No nível distrital, o Ministério da Saúde não tem capacidade ou meios de atender à demanda de saúde. O escritório médico do distrito ainda funciona em tendas, a maioria das ferramentas se perderam, e eles precisam de suporte urgente para fazê-los eficientes e funcionais.

Como está funcionando o hospital pré-fabricado do distrito?

O hospital do distrito, com 150 de leitos, foi totalmente destruído pelo terremoto. MSF instalou um hospital-tenda imediatamente após o desastre e logo se deu conta de que não era adequado para suportar as condições locais climáticas. No inverno, a neve pode acumular até a uma altura de um metro e a temperatura pode chegar até menos 9º Celsius; na estação de moções, há as grandes chuvas; e no verão as temperaturas dentro das tendas chega a 44 graus.

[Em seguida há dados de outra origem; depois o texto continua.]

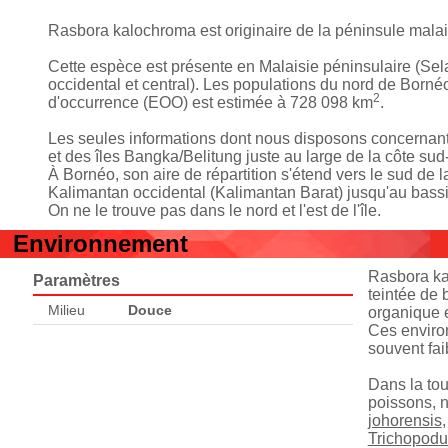
Rasbora kalochroma est originaire de la péninsule malai
Cette espèce est présente en Malaisie péninsulaire (Se
occidental et central). Les populations du nord de Born
2
d'occurrence (EOO) est estimée à 728 098 km
.
Les seules informations dont nous disposons concernant 
et des îles Bangka/Belitung juste au large de la côte sud-
À Bornéo, son aire de répartition s'étend vers le sud de
Kalimantan occidental (Kalimantan Barat) jusqu'au bass
On ne le trouve pas dans le nord et l'est de l'île.
Environnement
Rasbora kal
Paramètres
teintée de 
Milieu
Douce
organique e
Ces enviro
souvent fai
Dans la tou
poissons,
johorensis
Trichopodus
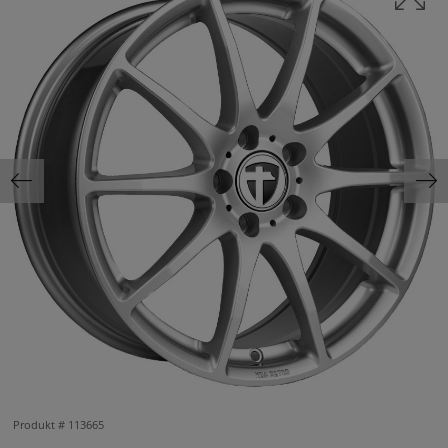
Produkt #
113665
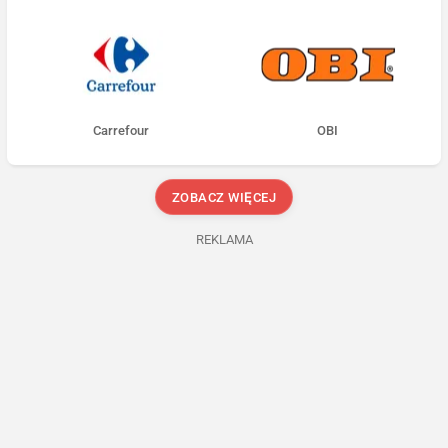
Carrefour
OBI
ZOBACZ WIĘCEJ
REKLAMA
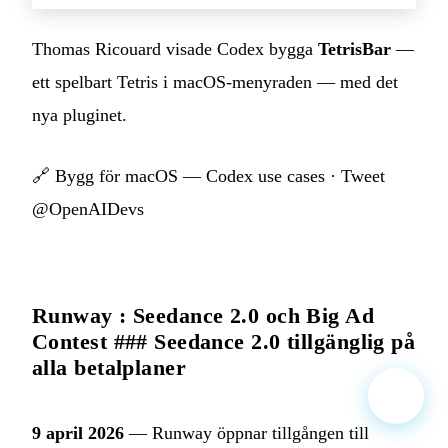
Thomas Ricouard visade Codex bygga
TetrisBar
—
ett spelbart Tetris i macOS-menyraden — med det
nya pluginet.
🔗
Bygg för macOS — Codex use cases
·
Tweet
@OpenAIDevs
Runway : Seedance 2.0 och Big Ad
Contest ### Seedance 2.0 tillgänglig på
alla betalplaner
9 april 2026
— Runway öppnar tillgången till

Levando isso em consideração, e querendo fornecer serviços de saúde de qualidade às vítimas do terremoto, uma decisão rápida foi tomada para construir uma estrutura semi-permanente que podia ser facilmente recolhida. A decisão final foi de investir em um hospital pré-fabricado, que pode durar entre três a cinco anos e, durante esse período, fornecer cobertura médica adequada substituindo o hospital destruído.

Foi uma boa decisão?

Foi um projeto difícil e desafiador. A boa notícia é que, no fim, o resultado é bastante encorajador e positivo. Levou-se muito tempo para solucionar problemas práticos como obter permissão do governo do Paquistão para construí-lo, descobrir a localização apropriada para a construção, importar materiais, contornar atrasos, problemas de transportes no país e outras dificuldades.

O hospital está funcionando desde a primeira semana de julho deste ano, com 60 leitos, duas salas de operação, uma de emergência, uma unidade de tratamento intensivo, maternidade e outros importantes serviços médicos. Desde sua abertura, atendemos mais de 650 pacientes por dia e a ocupação da cama, em geral, é de 100%. MSF convenceu o Ministério da Saúde a continuar a oferecer acesso à saúde de graça.

Quais são seus planos para o futuro?

No ano que vem, vamos entregar o hospital pré-fabricado de Bagh para a cooperação alemã (GTZ). Já começamos a transferir projetos para outros atores. Os centros de saúde de Chikar e Bedi foram entregues ao Ministério da Saúde, mas vamos continuar a trabalhar nos centros de saúde de Malot e Birpani. Outro inverno está chegando e ainda existem muitas pessoas que precisam de assistência.